Nostradamus Kimdir? Nostradamus’un Kehanetleri Nelerdir? Nostradamus’un Gerçekleşen Kehanetleri Nelerdir? Nostradamus’un 2012 Hakkındaki Kehanetleri Nelerdir? Nostradamusun Bulunan Son Kitabında Nelere İşaret Edilmekte?
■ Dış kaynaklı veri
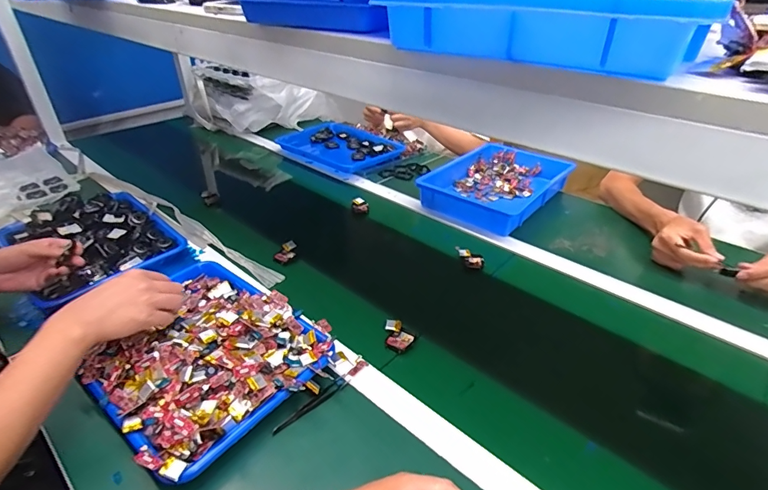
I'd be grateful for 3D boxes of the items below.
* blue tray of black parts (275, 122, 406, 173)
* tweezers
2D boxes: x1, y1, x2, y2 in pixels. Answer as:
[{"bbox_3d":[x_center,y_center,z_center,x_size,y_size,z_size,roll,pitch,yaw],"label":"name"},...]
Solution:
[{"bbox_3d":[-0.130,-0.303,1.273,0.355,0.038,0.233,28,42,34],"label":"blue tray of black parts"},{"bbox_3d":[-0.093,0.206,0.544,0.109,0.010,0.012,-28,43,-35],"label":"tweezers"}]

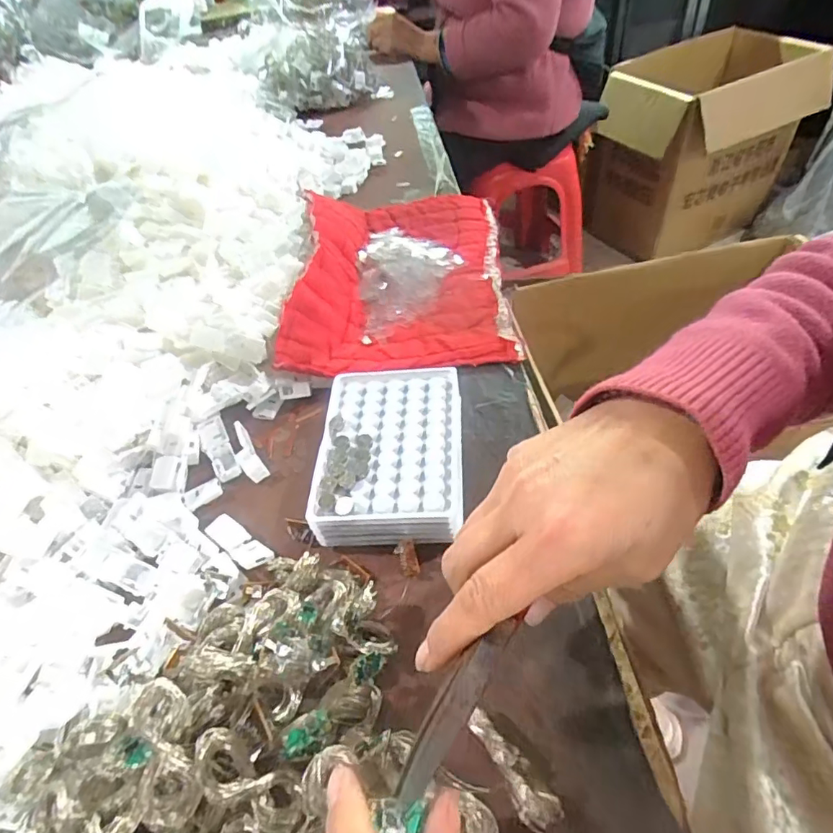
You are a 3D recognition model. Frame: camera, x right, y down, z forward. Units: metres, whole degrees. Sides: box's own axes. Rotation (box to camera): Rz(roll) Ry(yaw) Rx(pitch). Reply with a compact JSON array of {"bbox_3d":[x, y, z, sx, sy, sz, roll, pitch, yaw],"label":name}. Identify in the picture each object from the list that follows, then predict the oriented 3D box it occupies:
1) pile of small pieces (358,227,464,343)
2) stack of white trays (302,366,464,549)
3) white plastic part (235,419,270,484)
[{"bbox_3d":[-0.008,-0.144,0.521,0.098,0.015,0.175,-7,47,3],"label":"pile of small pieces"},{"bbox_3d":[-0.018,0.023,0.367,0.096,0.027,0.132,-3,48,6],"label":"stack of white trays"},{"bbox_3d":[-0.131,0.027,0.400,0.016,0.011,0.055,-29,50,-17],"label":"white plastic part"}]

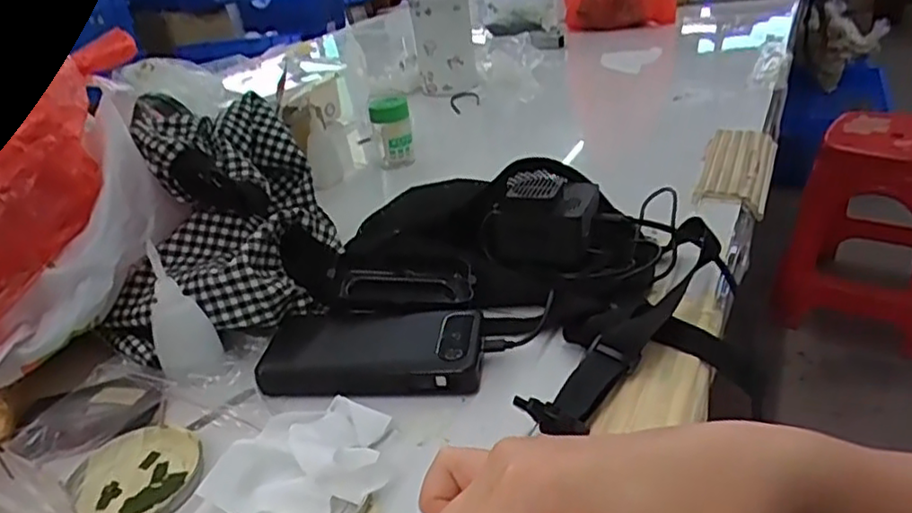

"Simya bilgini kahin tıp doktoru şifali bitkiler uzmani kozmetiklerin ve meyveleri korumakta kullanılan maddelerin mucidi bu 16. yüzyil Rönesans adami yüzyilimiza kadar olagandisi ve esrarengiz bir kisi olarak kalmistir. Bin kehaneti içeren on ciltlik "yüzyillar" adli eseri günümüze dek defalarca basılmis; ve sakladiği sirlann açiklanacagi günü beklemistir. Bir insanin gelecegi nasil bu kadar kesin bir sekilde görebildiği bilinmiyor. "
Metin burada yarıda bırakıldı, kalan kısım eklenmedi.